Robert Haas <robertmh...@gmail.com> writes:
> On Mon, Nov 2, 2020 at 5:51 AM Peter Eisentraut
> <peter.eisentr...@2ndquadrant.com> wrote:
>> I'm not convinced, however, that this would would really move the needle
>> in terms of the general security-uneasiness about the public schema and
>> search paths.  AFAICT, in any of your proposals, the default would still
>> be to have the public schema world-writable and in the path.

> Noah's proposed change to initdb appears to involve removing CREATE
> permission by default, so I don't think this is true.

I assume that means removing *public* CREATE permissions, not the
owner's (which'd be the DB owner with the proposed changes).

> It's hard to predict how many users that might inconvenience, but I
> suppose it's probably a big number. On the other hand, the only
> alternative is to continue shipping a configuration that, by default,
> is potentially insecure. It's hard to decide which thing we should
> care more about.

Yeah.  The thing is, if we make it harder to create stuff in "public",
that's going to result in the path-of-least-resistance being to run
everything as the DB owner.  Which is better than running everything as
superuser (at least if DB owner != postgres), but still not exactly great.
Second least difficult thing is to re-grant public CREATE permissions,
putting things right back where they were.

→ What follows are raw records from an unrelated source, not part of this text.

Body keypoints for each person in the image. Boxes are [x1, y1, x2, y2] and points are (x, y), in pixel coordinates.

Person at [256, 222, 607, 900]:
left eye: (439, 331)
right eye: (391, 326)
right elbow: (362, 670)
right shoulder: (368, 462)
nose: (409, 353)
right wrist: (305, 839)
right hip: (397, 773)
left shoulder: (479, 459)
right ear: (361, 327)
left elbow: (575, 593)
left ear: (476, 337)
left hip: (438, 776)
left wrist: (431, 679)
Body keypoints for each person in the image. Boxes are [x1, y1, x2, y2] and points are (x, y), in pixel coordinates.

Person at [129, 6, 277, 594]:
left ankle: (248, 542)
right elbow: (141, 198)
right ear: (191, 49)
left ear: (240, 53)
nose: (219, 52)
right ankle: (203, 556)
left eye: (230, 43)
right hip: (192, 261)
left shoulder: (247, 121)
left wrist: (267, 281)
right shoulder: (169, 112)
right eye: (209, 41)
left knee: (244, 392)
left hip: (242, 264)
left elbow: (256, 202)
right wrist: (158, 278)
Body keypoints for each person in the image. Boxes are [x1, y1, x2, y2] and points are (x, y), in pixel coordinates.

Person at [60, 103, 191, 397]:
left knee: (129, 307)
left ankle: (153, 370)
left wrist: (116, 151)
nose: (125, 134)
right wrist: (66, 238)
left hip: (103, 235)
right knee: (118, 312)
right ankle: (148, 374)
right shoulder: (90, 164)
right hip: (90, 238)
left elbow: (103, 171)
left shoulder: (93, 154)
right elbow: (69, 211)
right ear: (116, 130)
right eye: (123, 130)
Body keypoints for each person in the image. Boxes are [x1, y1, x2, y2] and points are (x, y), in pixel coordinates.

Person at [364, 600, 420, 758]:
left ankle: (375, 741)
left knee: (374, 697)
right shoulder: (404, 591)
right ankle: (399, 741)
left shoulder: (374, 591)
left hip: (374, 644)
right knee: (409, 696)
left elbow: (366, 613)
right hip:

I'm not sure how far we can expect to move things without creating a
bad on-boarding experience.  The folks who actually need cross-user
security already know what they have to do (or if not, that's a docs
problem not a code problem).  I'm inclined to think that first-time
users do not need that, though.

What potentially could move the needle is separate search paths for
relation lookup and function/operator lookup.  We have sort of stuck
our toe in that pond already by discriminating against pg_temp for
function/operator lookup, but we could make that more formalized and
controllable if there were distinct settings.  I'm not sure offhand
how much of a compatibility problem that produces.